Burkina Faso: plus de cent morts civils dans une attaque terroriste dévastatrice

Un événement tragique a secoué la région Centre-Nord du Burkina Faso ce samedi, où plus d’une centaine de personnes, majoritairement des civils, ont été brutalement assassinées à Barsalogho. Ces victimes étaient engagées dans la construction de tranchées défensives autour de leur localité, une mesure préventive contre les incursions yihadistes. Des assaillants lourdement armés, arrivés à moto, ont ouvert le feu sans distinction sur la population. Quelques heures après le massacre, le Groupe de Soutien à l’Islam et aux Musulmans (JNIM), une entité affiliée à Al-Qaïda, a revendiqué la responsabilité de cette attaque terroriste. Il est à noter que ces civils avaient été contraints à cette tâche par le Capitaine Ibrahim Traoré, dirigeant de la junte militaire au pouvoir depuis 2022.

Bien que le bilan exact reste incertain, cette agression représente l’une des pires attaques contre des civils que le Burkina Faso ait connues ces dernières années. Selon diverses sources, le nombre de décès oscillerait entre 100 et 200, complété par 140 blessés. Ces derniers ont été rapidement transférés vers l’hôpital de Kaya, situé à environ 45 kilomètres, ainsi que vers d’autres établissements de santé de la zone. Parmi les personnes tuées figurent de nombreux membres des Volontaires de Défense de la Patrie (VDP), une milice civile mise en place par le gouvernement burkinabé pour appuyer les forces armées dans la lutte antiterroriste. Les assaillants ont également mis la main sur des armes et une ambulance militaire.

La région du Centre-Nord est tristement célèbre pour être un théâtre fréquent d’embuscades, d’assauts et de pose d’engins explosifs par la branche locale du JNIM, le groupe yihadiste le plus actif au cœur du Sahel. Parallèlement, cette zone accueille des dizaines de milliers de personnes déplacées internes, fuyant la violence qui sévit plus au nord du pays, dans la région du Sahel. Barsalogho se trouve à 145 kilomètres de la capitale, Ouagadougou.

Depuis son accession au pouvoir par un coup d’État en septembre 2022, le Capitaine Traoré a érigé la lutte contre les yihadistes et la reprise du contrôle de l’intégralité du territoire national en objectif prioritaire. «Je consacre 80% de mon temps à la guerre», a-t-il affirmé récemment. Malgré l’arrivée d’une centaine d’instructeurs et de mercenaires russes, leur rôle principal semble être la protection de Traoré lui-même. Le capitaine a préféré axer sa stratégie de reconquête sur l’acquisition de matériel, comme des drones de combat de fabrication turque, et sur l’engagement de la population civile, notamment par le biais du recrutement de volontaires. Des dizaines de civils ont également été envoyés au front en guise de punition pour leurs critiques envers la junte militaire.

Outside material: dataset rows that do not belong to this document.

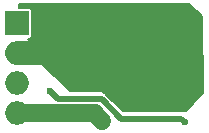
<source format=gbr>
G04 #@! TF.FileFunction,Copper,L2,Bot,Signal*
%FSLAX46Y46*%
G04 Gerber Fmt 4.6, Leading zero omitted, Abs format (unit mm)*
G04 Created by KiCad (PCBNEW 4.0.5-e0-6337~49~ubuntu15.04.1) date Tue Dec 19 21:41:28 2017*
%MOMM*%
%LPD*%
G01*
G04 APERTURE LIST*
%ADD10C,0.100000*%
%ADD11O,1.998980X1.998980*%
%ADD12R,1.998980X1.998980*%
%ADD13C,0.600000*%
%ADD14C,0.500000*%
%ADD15C,2.000000*%
%ADD16C,1.500000*%
%ADD17C,0.200000*%
G04 APERTURE END LIST*
D10*
D11*
X126365000Y-84582000D03*
D12*
X126365000Y-76962000D03*
D11*
X126365000Y-79502000D03*
X126365000Y-82042000D03*
D13*
X129159000Y-82677000D03*
X140589000Y-85344000D03*
X136144000Y-75946000D03*
X141351000Y-79629000D03*
X136652000Y-83820000D03*
X129794000Y-76708000D03*
X134112000Y-82042000D03*
X133604000Y-85217000D03*
D14*
X140589000Y-85344000D02*
X140289001Y-85044001D01*
X129855557Y-83373557D02*
X129159000Y-82677000D01*
X140289001Y-85044001D02*
X135228329Y-85044001D01*
X135228329Y-85044001D02*
X133557885Y-83373557D01*
X133557885Y-83373557D02*
X129855557Y-83373557D01*
D15*
X126365000Y-79502000D02*
X127778492Y-79502000D01*
D16*
X133013112Y-84582000D02*
X133013112Y-84626112D01*
X133013112Y-84626112D02*
X133604000Y-85217000D01*
X126365000Y-84582000D02*
X133013112Y-84582000D01*
D17*
G36*
X142013793Y-76369215D02*
X142139200Y-82890378D01*
X140674578Y-84355000D01*
X135317145Y-84355000D01*
X133946794Y-82984648D01*
X133884339Y-82942917D01*
X133674711Y-82733289D01*
X133641629Y-82711350D01*
X133604000Y-82704000D01*
X130851422Y-82704000D01*
X128594711Y-80447289D01*
X128561629Y-80425350D01*
X128524000Y-80418000D01*
X127673621Y-80418000D01*
X127921316Y-79904416D01*
X127813107Y-79656000D01*
X126592000Y-79656000D01*
X126592000Y-79348000D01*
X127813107Y-79348000D01*
X127921316Y-79099584D01*
X127648851Y-78534640D01*
X127349424Y-78267367D01*
X127364490Y-78267367D01*
X127475663Y-78246448D01*
X127577769Y-78180745D01*
X127646268Y-78080493D01*
X127670367Y-77961490D01*
X127670367Y-75962510D01*
X127649448Y-75851337D01*
X127583745Y-75749231D01*
X127483493Y-75680732D01*
X127364490Y-75656633D01*
X126592000Y-75656633D01*
X126592000Y-75305000D01*
X140949578Y-75305000D01*
X142013793Y-76369215D01*
X142013793Y-76369215D01*
G37*
X142013793Y-76369215D02*
X142139200Y-82890378D01*
X140674578Y-84355000D01*
X135317145Y-84355000D01*
X133946794Y-82984648D01*
X133884339Y-82942917D01*
X133674711Y-82733289D01*
X133641629Y-82711350D01*
X133604000Y-82704000D01*
X130851422Y-82704000D01*
X128594711Y-80447289D01*
X128561629Y-80425350D01*
X128524000Y-80418000D01*
X127673621Y-80418000D01*
X127921316Y-79904416D01*
X127813107Y-79656000D01*
X126592000Y-79656000D01*
X126592000Y-79348000D01*
X127813107Y-79348000D01*
X127921316Y-79099584D01*
X127648851Y-78534640D01*
X127349424Y-78267367D01*
X127364490Y-78267367D01*
X127475663Y-78246448D01*
X127577769Y-78180745D01*
X127646268Y-78080493D01*
X127670367Y-77961490D01*
X127670367Y-75962510D01*
X127649448Y-75851337D01*
X127583745Y-75749231D01*
X127483493Y-75680732D01*
X127364490Y-75656633D01*
X126592000Y-75656633D01*
X126592000Y-75305000D01*
X140949578Y-75305000D01*
X142013793Y-76369215D01*
M02*

</source>
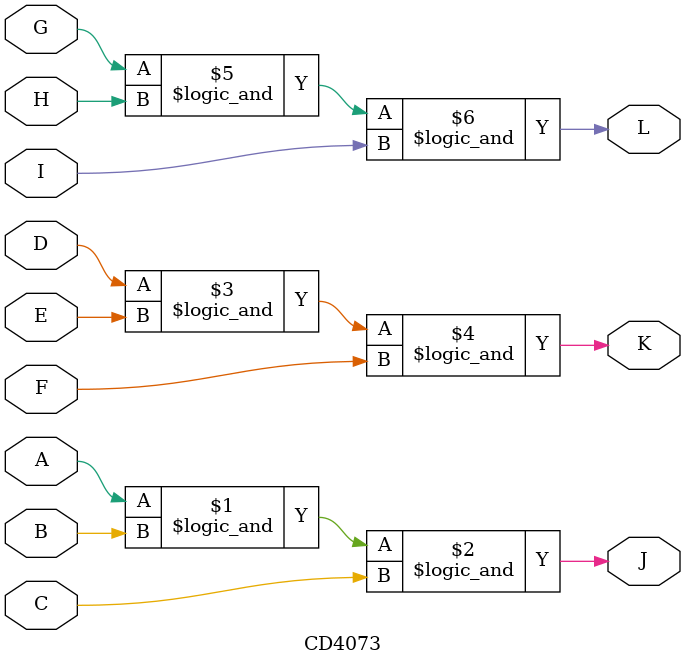
<source format=v>
module CD4073(
    input A, B, C,
    input D, E, F,
    input G, H, I,
    output J,
    output K,
    output L
    );
    
    assign J = A && B && C;
    assign K = D && E && F;
    assign L = G && H && I;
    
endmodule

</source>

Volontaires sans armement adéquat

Ces Volontaires de Défense de la Patrie (VDP), dont environ 30 000 sont déployés en première ligne de défense, bénéficient d’une formation militaire élémentaire. Cependant, dans de nombreux cas, ils manquent cruellement d’armes ou de munitions pour faire face aux terroristes. Ils sont, de fait, devenus des cibles privilégiées pour ces groupes radicaux, comme en témoigne l’incident de Barsalogho. Le Projet de Données sur les Événements et l’Emplacement des Conflits Armés (Acled) estime qu’environ 5 000 volontaires ont perdu la vie lors de diverses attaques depuis la création des VDP en 2019. Malgré l’engagement patriotique profond de beaucoup d’entre eux, le mécontentement grandit au sein de leurs rangs, selon une source burkinabé proche des VDP. Pour leur service, ils perçoivent une prime mensuelle d’environ 120 euros.

Le Burkina Faso est confronté à une insurrection yihadiste depuis 2015, avec une intensité particulière dans le nord, l’est et l’ouest du pays. Ce conflit a entraîné des milliers de morts et plus de deux millions de déplacés internes. On estime que plus de la moitié du territoire burkinabé échappe au contrôle de l’État. Dans de vastes zones du pays, la présence des forces de défense se limite aux axes routiers principaux et aux grandes agglomérations. Les attaques yihadistes contre militaires et civils, souvent des volontaires ou leurs familles, sont incessantes. Toutefois, l’armée et les VDP sont également accusés de violences. En avril dernier, Human Rights Watch a dénoncé la mort de 223 civils, dont 56 enfants, dans deux villages du nord du pays, imputant ces actes aux Forces Armées et à leurs auxiliaires civils. Le gouvernement burkinabé a formellement démenti ces allégations.

Campo de déplacés internes de Barsalogho, la région Centre-Nord du Burkina Faso où la tuerie a été perpétrée par les islamistes, sur une image de 2020.